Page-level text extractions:
________________________

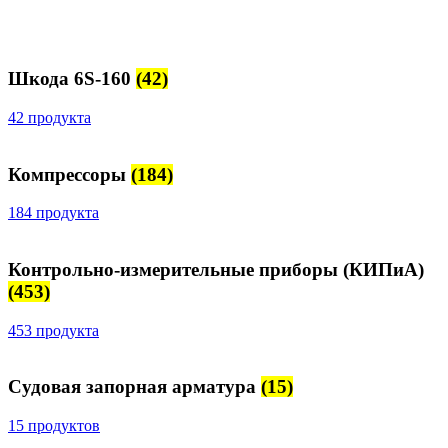
Шкода 6S-160
(42)
42 продукта
Компрессоры
(184)
184 продукта
Контрольно-измерительные приборы (КИПиА)
(453)
453 продукта
Судовая запорная арматура
(15)
15 продуктов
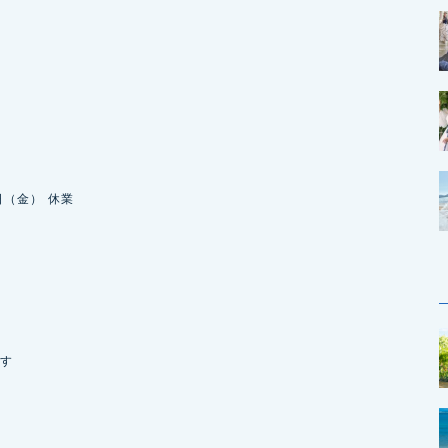
3日（金） 休業
す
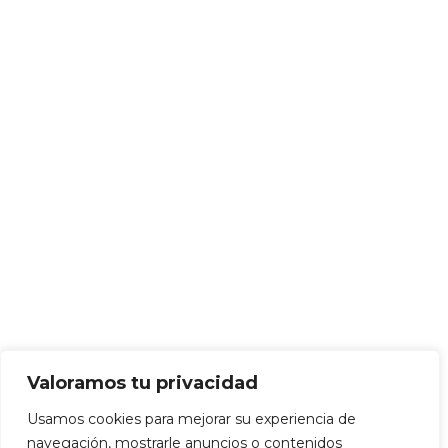
Valoramos tu privacidad
Usamos cookies para mejorar su experiencia de
navegación, mostrarle anuncios o contenidos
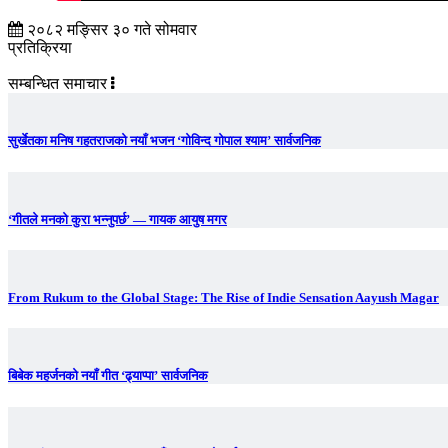
२०८२ मङ्सिर ३० गते सोमवार
प्रतिक्रिया
सम्बन्धित समाचार
सुर्खेतका मनिष गहतराजको नयाँ भजन ‘गोविन्द गोपाल श्याम’ सार्वजनिक
‘गीतले मनको कुरा भन्नुपर्छ’ — गायक आयुष मगर
From Rukum to the Global Stage: The Rise of Indie Sensation Aayush Magar
बिबेक महर्जनको नयाँ गीत ‘ढ्याप्पा’ सार्वजनिक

________________________

§ **WHAT IS BEING ASKED**
Reproduce every line of text read from the pages in this data without changing anything, and omit the pictures from your answer.

§ **RESULT BELOW**
Шкода 6S-160
(42)
42 продукта
Компрессоры
(184)
184 продукта
Контрольно-измерительные приборы (КИПиА)
(453)
453 продукта
Судовая запорная арматура
(15)
15 продуктов
3日（金） 休業
す
Valoramos tu privacidad
Usamos cookies para mejorar su experiencia de
navegación, mostrarle anuncios o contenidos
२०८२ मङ्सिर ३० गते सोमवार
प्रतिक्रिया
सम्बन्धित समाचार
सुर्खेतका मनिष गहतराजको नयाँ भजन ‘गोविन्द गोपाल श्याम’ सार्वजनिक
‘गीतले मनको कुरा भन्नुपर्छ’ — गायक आयुष मगर
From Rukum to the Global Stage: The Rise of Indie Sensation Aayush Magar
बिबेक महर्जनको नयाँ गीत ‘ढ्याप्पा’ सार्वजनिक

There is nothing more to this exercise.